Gelelim Numan Kurtulmuş’un kurun düşük olmamasının yararı olarak anlattığı diğer şeylere…

“İmalata, üretime, ihracata, yatırıma ve istihdama dayalı bir ekonomi yönelişine Türkiye kendisini sevk etmiş oldu…”

Özelleştirmelerle devletin elimdeki tüm fabrikalar satılırken, üretim tamamen özel sektörün eline bırakılırken, işsizlikle boğuşan Türkiye, mülteci akınına uğrarken, açlık ve yoksulluk sınırının altındaki asgari ücretle çalışanların oranı yüzde 40’ı aşarken; imalat için yüksek kurla ithalat yapılmak durumundayken; siz hangi imalata, üretime, ihracata, yatırıma ve istihdama dayalı ekonomi modelinden söz ediyorsunuz?

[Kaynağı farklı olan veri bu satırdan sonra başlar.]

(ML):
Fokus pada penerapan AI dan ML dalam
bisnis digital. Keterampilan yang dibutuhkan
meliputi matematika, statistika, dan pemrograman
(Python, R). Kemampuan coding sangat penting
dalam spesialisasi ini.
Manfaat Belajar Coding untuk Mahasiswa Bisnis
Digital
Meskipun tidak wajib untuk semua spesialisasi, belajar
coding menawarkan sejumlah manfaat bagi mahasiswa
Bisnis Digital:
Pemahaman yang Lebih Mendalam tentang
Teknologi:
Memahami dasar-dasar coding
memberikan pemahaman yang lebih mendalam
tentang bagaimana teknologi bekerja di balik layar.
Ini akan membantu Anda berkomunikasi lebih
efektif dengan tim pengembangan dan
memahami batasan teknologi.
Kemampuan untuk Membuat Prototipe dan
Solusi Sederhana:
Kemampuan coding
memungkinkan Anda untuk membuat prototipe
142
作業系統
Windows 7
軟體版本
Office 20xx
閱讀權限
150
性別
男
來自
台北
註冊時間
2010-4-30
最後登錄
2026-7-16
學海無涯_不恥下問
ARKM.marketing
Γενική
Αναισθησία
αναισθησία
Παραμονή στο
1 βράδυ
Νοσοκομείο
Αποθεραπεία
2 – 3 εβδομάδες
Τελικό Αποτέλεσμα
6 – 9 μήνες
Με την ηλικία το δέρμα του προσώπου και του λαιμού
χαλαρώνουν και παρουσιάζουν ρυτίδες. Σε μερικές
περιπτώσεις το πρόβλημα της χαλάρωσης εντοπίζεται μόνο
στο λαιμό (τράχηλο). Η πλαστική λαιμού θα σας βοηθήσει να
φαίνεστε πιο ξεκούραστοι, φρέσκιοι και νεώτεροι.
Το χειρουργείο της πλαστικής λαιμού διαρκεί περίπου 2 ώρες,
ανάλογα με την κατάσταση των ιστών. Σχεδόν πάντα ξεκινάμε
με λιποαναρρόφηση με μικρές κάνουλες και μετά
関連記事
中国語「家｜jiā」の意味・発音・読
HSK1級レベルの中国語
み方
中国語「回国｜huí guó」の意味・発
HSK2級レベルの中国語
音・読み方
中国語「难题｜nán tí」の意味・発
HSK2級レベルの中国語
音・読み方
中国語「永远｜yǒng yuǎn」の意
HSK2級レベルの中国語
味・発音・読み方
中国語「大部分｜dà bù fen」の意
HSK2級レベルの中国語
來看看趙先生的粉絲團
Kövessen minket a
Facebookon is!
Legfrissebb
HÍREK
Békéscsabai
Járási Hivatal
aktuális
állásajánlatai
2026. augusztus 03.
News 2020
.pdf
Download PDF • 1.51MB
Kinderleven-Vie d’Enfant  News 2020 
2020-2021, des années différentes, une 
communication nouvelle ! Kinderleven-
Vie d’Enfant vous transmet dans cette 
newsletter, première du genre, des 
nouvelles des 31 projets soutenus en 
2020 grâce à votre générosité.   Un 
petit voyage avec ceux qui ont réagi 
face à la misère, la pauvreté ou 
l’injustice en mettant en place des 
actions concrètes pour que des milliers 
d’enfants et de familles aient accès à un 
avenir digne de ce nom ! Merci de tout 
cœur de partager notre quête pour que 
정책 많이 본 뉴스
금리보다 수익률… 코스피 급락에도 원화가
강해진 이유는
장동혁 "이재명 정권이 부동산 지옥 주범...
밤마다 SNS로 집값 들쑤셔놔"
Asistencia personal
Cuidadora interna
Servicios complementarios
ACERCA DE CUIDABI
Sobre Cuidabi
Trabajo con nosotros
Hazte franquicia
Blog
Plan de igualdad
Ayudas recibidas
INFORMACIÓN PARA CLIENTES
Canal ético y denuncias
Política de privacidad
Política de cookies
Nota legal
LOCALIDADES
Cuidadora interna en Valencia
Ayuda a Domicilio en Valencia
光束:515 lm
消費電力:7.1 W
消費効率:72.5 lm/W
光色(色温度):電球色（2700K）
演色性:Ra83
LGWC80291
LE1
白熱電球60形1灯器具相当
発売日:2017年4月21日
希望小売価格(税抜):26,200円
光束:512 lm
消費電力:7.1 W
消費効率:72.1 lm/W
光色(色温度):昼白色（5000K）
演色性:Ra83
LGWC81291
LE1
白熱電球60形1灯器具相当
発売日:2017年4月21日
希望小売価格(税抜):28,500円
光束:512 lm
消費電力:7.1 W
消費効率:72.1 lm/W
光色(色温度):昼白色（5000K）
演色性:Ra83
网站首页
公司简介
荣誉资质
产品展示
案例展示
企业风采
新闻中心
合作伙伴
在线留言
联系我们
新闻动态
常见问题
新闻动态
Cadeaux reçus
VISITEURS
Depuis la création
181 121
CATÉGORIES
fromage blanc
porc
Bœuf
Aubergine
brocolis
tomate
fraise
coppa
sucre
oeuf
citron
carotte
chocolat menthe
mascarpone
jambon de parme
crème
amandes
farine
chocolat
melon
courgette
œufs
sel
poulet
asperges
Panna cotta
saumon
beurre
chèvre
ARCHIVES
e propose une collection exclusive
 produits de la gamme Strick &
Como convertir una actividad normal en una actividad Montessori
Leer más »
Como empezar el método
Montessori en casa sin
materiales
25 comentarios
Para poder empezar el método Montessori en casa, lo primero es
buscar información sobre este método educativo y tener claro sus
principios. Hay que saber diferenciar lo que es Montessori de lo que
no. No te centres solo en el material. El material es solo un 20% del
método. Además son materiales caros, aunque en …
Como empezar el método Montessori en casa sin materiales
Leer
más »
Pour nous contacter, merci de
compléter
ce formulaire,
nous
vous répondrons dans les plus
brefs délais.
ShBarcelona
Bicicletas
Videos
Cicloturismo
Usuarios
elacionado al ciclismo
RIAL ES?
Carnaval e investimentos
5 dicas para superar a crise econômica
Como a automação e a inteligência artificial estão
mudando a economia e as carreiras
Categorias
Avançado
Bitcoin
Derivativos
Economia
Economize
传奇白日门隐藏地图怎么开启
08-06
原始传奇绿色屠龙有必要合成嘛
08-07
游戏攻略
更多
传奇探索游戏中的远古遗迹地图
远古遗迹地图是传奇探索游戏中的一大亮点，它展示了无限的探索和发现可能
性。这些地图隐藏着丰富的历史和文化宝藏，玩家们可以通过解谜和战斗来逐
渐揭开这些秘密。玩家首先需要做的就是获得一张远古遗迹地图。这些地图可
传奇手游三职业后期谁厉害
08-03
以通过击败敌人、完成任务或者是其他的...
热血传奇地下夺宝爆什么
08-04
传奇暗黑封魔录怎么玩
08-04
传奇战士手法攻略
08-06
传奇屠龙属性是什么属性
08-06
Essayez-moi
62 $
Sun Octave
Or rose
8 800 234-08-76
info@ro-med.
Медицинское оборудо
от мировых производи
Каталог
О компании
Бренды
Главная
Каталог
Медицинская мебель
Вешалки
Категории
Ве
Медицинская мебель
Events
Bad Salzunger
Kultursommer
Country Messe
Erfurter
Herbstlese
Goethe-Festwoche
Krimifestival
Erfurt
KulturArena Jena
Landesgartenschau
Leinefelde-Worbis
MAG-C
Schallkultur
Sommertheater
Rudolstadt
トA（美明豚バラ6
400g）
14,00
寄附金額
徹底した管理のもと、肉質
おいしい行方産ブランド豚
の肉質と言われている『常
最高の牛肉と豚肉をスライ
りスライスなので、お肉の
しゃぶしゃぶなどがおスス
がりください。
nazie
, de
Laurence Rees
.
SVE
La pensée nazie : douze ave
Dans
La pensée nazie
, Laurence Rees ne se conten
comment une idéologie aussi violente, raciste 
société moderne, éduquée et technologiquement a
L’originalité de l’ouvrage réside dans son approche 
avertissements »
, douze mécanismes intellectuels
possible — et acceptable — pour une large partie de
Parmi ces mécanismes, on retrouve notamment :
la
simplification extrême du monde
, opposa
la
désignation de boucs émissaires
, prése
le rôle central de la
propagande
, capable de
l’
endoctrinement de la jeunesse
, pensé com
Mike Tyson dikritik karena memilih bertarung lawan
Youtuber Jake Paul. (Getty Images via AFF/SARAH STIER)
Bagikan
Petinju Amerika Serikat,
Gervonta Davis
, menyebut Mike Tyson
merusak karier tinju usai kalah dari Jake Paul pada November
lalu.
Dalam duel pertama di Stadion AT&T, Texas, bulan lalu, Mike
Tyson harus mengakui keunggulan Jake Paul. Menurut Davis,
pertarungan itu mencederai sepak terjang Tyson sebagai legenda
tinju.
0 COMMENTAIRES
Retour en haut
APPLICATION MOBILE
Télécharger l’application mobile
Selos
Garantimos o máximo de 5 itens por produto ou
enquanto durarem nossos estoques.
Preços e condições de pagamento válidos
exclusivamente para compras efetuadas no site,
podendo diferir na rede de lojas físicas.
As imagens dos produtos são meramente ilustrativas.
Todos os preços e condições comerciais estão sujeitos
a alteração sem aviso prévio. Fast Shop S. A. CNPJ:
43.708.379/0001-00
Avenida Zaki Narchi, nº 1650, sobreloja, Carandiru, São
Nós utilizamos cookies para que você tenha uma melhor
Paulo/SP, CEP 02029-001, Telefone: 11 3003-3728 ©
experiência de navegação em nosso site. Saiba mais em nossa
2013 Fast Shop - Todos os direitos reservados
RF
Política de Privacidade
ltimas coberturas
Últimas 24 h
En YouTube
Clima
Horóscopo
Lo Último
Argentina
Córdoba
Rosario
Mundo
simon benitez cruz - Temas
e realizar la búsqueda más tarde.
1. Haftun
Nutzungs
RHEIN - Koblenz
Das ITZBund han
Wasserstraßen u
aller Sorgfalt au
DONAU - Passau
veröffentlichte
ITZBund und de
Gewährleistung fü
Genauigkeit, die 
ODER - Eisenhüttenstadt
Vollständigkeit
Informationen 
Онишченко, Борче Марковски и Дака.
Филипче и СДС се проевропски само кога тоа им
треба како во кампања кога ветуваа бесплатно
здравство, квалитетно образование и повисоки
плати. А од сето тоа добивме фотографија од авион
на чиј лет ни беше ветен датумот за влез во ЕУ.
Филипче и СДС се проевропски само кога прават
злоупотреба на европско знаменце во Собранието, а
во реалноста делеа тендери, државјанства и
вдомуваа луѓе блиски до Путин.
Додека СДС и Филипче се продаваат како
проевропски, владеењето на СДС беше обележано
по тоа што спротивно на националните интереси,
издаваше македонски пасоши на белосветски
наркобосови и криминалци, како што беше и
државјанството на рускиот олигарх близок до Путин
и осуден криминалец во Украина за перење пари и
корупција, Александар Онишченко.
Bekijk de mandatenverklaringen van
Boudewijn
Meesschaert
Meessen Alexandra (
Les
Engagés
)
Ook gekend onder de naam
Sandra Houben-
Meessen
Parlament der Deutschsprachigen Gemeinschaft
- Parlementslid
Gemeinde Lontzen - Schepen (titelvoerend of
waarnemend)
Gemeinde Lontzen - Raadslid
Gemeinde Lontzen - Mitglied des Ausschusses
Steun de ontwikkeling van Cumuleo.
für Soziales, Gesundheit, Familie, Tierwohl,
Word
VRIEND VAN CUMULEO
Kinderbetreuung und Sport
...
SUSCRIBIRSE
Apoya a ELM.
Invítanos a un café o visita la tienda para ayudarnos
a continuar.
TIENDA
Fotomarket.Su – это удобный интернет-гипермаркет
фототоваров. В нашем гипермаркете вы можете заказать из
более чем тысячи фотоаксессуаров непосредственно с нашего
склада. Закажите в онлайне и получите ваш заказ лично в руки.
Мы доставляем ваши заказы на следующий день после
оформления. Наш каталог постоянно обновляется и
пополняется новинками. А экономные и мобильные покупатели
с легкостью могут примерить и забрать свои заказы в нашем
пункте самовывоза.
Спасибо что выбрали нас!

Geçen yıl bile değil, 6-7 ay öncesindeki alım gücüyle, bugün arasında uçurumlar var. Düşüklüğü zarar dediğiniz kur arttıkça akaryakıt fiyatları 30 TL’ye dayandı. Akaryakıtla birlikte nakliye masrafları arttı, bu her türlü ürünün fiyatına yansıdı. İnsanlar iki maaşla ayın sonunu getiremez oldu.

Siz çıkmışsınız önce Hazine’ye yük bindiren, günü kurtaran bir yöntemle kuru bir gecede düşürüp kendinizi alkışlatıyor, sonra da çıkıp “Düşük kur ülke ekonomisine zarar” diyerek, kendinizi kurtarma peşine düşüyorsunuz. Alkış da ister misiniz? Öyle ya kurdaki dengesizliğin mimarı olarak ekonominin ve bizlerin de dengesini bozdunuz. Alışlarız yani, valla bak çekinmeyin(!)